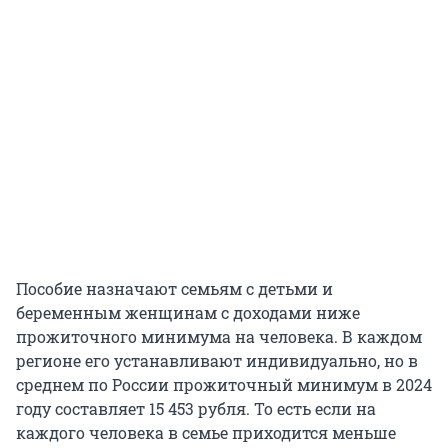
Пособие назначают семьям с детьми и
беременным женщинам с доходами ниже
прожиточного минимума на человека. В каждом
регионе его устанавливают индивидуально, но в
среднем по России прожиточный минимум в 2024
году составляет 15 453 рубля. То есть если на
каждого человека в семье приходится меньше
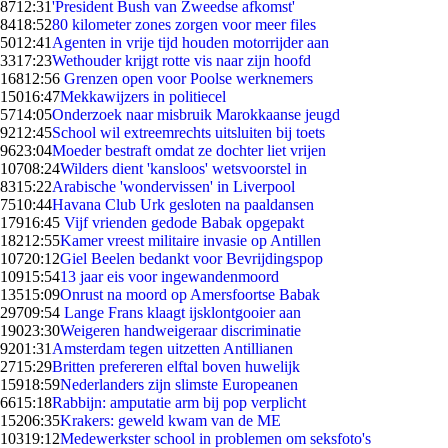
87
12:31
'President Bush van Zweedse afkomst'
84
18:52
80 kilometer zones zorgen voor meer files
50
12:41
Agenten in vrije tijd houden motorrijder aan
33
17:23
Wethouder krijgt rotte vis naar zijn hoofd
168
12:56
Grenzen open voor Poolse werknemers
150
16:47
Mekkawijzers in politiecel
57
14:05
Onderzoek naar misbruik Marokkaanse jeugd
92
12:45
School wil extreemrechts uitsluiten bij toets
96
23:04
Moeder bestraft omdat ze dochter liet vrijen
107
08:24
Wilders dient 'kansloos' wetsvoorstel in
83
15:22
Arabische 'wondervissen' in Liverpool
75
10:44
Havana Club Urk gesloten na paaldansen
179
16:45
Vijf vrienden gedode Babak opgepakt
182
12:55
Kamer vreest militaire invasie op Antillen
107
20:12
Giel Beelen bedankt voor Bevrijdingspop
109
15:54
13 jaar eis voor ingewandenmoord
135
15:09
Onrust na moord op Amersfoortse Babak
297
09:54
Lange Frans klaagt ijsklontgooier aan
190
23:30
Weigeren handweigeraar discriminatie
92
01:31
Amsterdam tegen uitzetten Antillianen
27
15:29
Britten prefereren elftal boven huwelijk
159
18:59
Nederlanders zijn slimste Europeanen
66
15:18
Rabbijn: amputatie arm bij pop verplicht
152
06:35
Krakers: geweld kwam van de ME
103
19:12
Medewerkster school in problemen om seksfoto's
━━━━━━━━━━
## [PROBLEM DESCRIPTION]
Show the lines of the material that contain the word "человека".

## [WRITTEN SOLUTION]
прожиточного минимума на человека. В каждом
каждого человека в семье приходится меньше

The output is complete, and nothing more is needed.